**DIRECTIVE**
Out of the data below, copy every line with the string "Téléthon".

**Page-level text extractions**

-- Opening Marker --

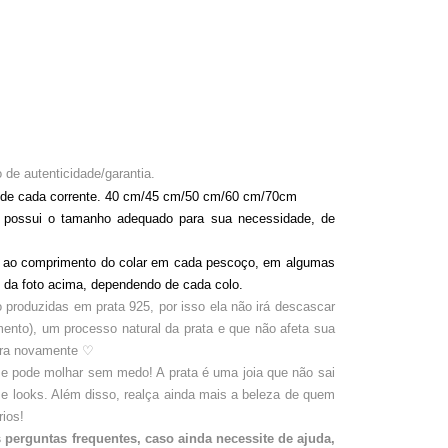
 de autenticidade/garantia.
de cada corrente. 40 cm/45 cm/50 cm/60 cm/70cm
a possui o tamanho adequado para sua necessidade, de
cima.
o ao comprimento do colar em cada pescoço, em algumas
 da foto acima, dependendo de cada colo.
o produzidas em prata 925, por isso ela não irá descascar
mento), um processo natural da prata e que não afeta sua
lara novamente
♡
 e pode molhar sem medo! A prata é uma joia que não sai
 e looks. Além disso, realça ainda mais a beleza de quem
ios!
 perguntas frequentes, caso ainda necessite de ajuda,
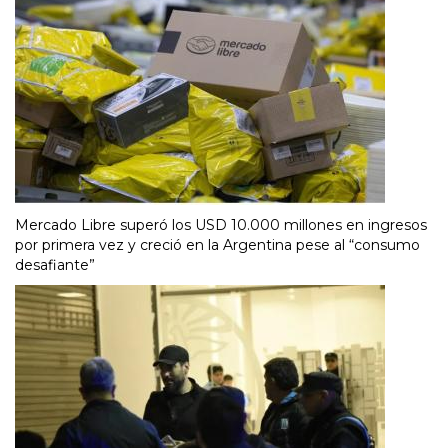
Mercado Libre superó los USD 10.000 millones en ingresos
por primera vez y creció en la Argentina pese al “consumo
desafiante”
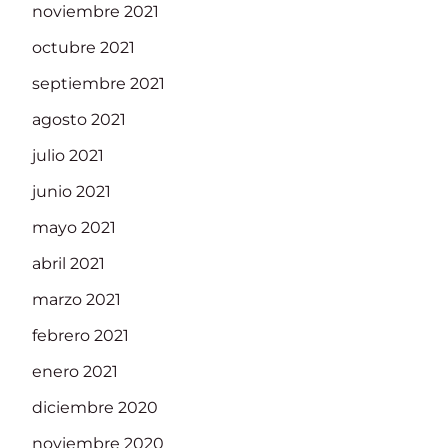
noviembre 2021
octubre 2021
septiembre 2021
agosto 2021
julio 2021
junio 2021
mayo 2021
abril 2021
marzo 2021
febrero 2021
enero 2021
diciembre 2020
noviembre 2020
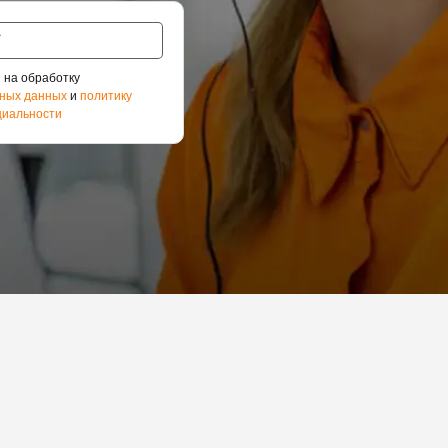
 на обработку
ных данных
и
политику
иальности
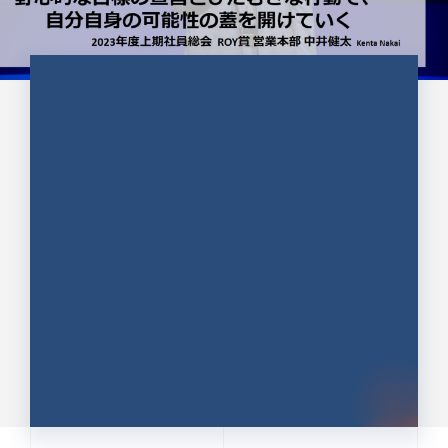
CULTURE 37
野心的な目標の宣言とひたむきな
行動で、自分自身の可能性の蓋を
開けていく ｜2023年度上期社...
中井 健太（なかい けんた）（PR TIMES 第二営業本
部副部長）
DATE:2024.01.17
セールス
新卒 総合職
社員インタビュー
PR TIMES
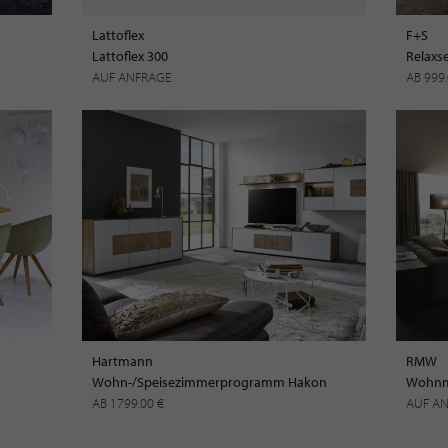
Lattoflex
F+S
Lattoflex 300
Relaxs
AUF ANFRAGE
AB 999
Hartmann
RMW
Wohn-/Speisezimmerprogramm Hakon
Wohnm
AB 1799.00 €
AUF A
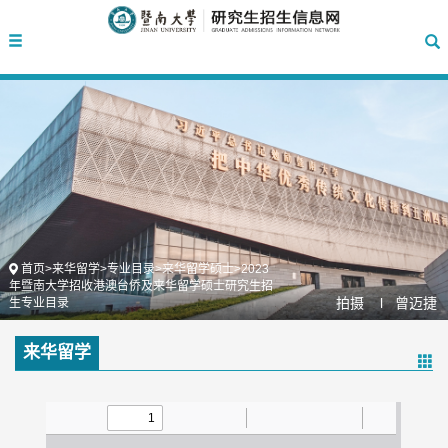
首页
>
来华留学
>
专业目录
>
来华留学硕士
>
2023
年暨南大学招收港澳台侨及来华留学硕士研究生招
拍摄 l
曾迈捷
生专业目录
来华留学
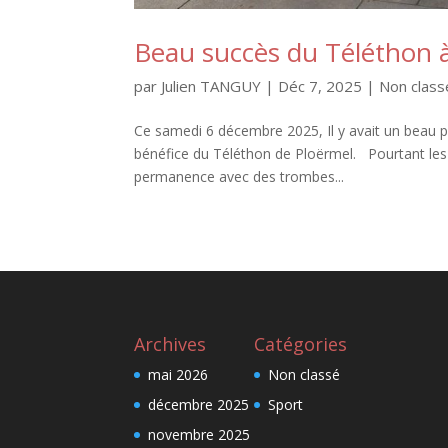
Beau succès du Téléthon 
par
Julien TANGUY
|
Déc 7, 2025
|
Non class
Ce samedi 6 décembre 2025, Il y avait un beau p
bénéfice du Téléthon de Ploërmel. Pourtant les o
permanence avec des trombes...
Archives
Catégories
mai 2026
Non classé
décembre 2025
Sport
novembre 2025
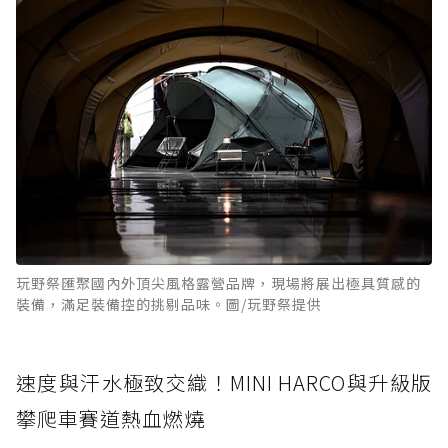
玩野祭匯聚國內外頂尖風格露營品牌，現場將展出極具質感的
裝備，滿足裝備控的挑剔品味。圖/玩野祭提供
速度與汗水極致交織！MINI HARCO與升級版
攀爬車賽道熱血燃燒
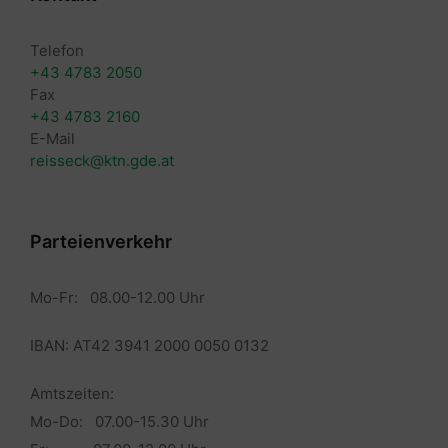
Telefon
+43 4783 2050
Fax
+43 4783 2160
E-Mail
reisseck@ktn.gde.at
Parteienverkehr
Mo-Fr: 08.00-12.00 Uhr
IBAN: AT42 3941 2000 0050 0132
Amtszeiten:
Mo-Do: 07.00-15.30 Uhr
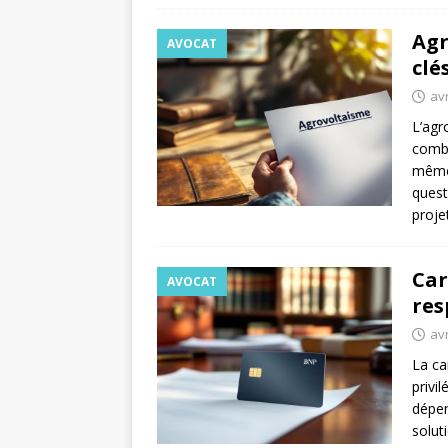
Agr
AVOCAT
clé
avr
L’agr
combi
même 
quest
proje
Car
AVOCAT
res
avr
La ca
privi
dépen
solut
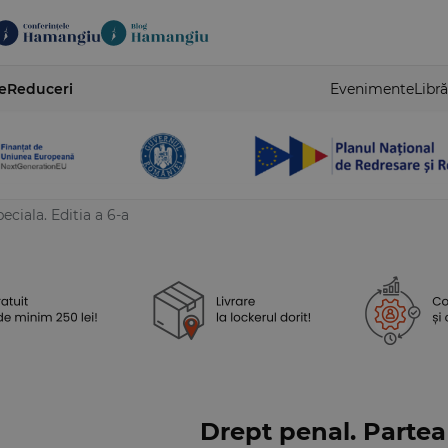
e
Reduceri
Evenimente
Libră
eciala. Editia a 6-a
Drept penal. Partea 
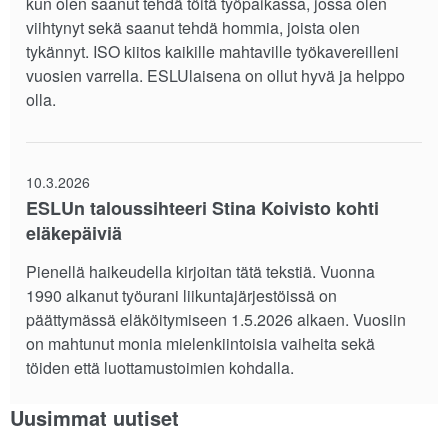
kun olen saanut tehdä töitä työpaikassa, jossa olen
viihtynyt sekä saanut tehdä hommia, joista olen
tykännyt. ISO kiitos kaikille mahtaville työkavereilleni
vuosien varrella. ESLUlaisena on ollut hyvä ja helppo
olla.
10.3.2026
ESLUn taloussihteeri Stina Koivisto kohti
eläkepäiviä
Pienellä haikeudella kirjoitan tätä tekstiä. Vuonna
1990 alkanut työurani liikuntajärjestöissä on
päättymässä eläköitymiseen 1.5.2026 alkaen. Vuosiin
on mahtunut monia mielenkiintoisia vaiheita sekä
töiden että luottamustoimien kohdalla.
Uusimmat uutiset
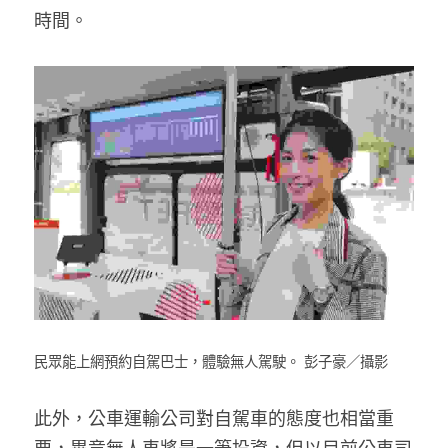
時間。
民眾能上網預約自駕巴士，體驗無人駕駛。 彭子豪／攝影
此外，公車運輸公司對自駕車的態度也相當重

-- Closing Marker --

**OUTPUT**
Beau succès du Téléthon 
bénéfice du Téléthon de Ploërmel. Pourtant les o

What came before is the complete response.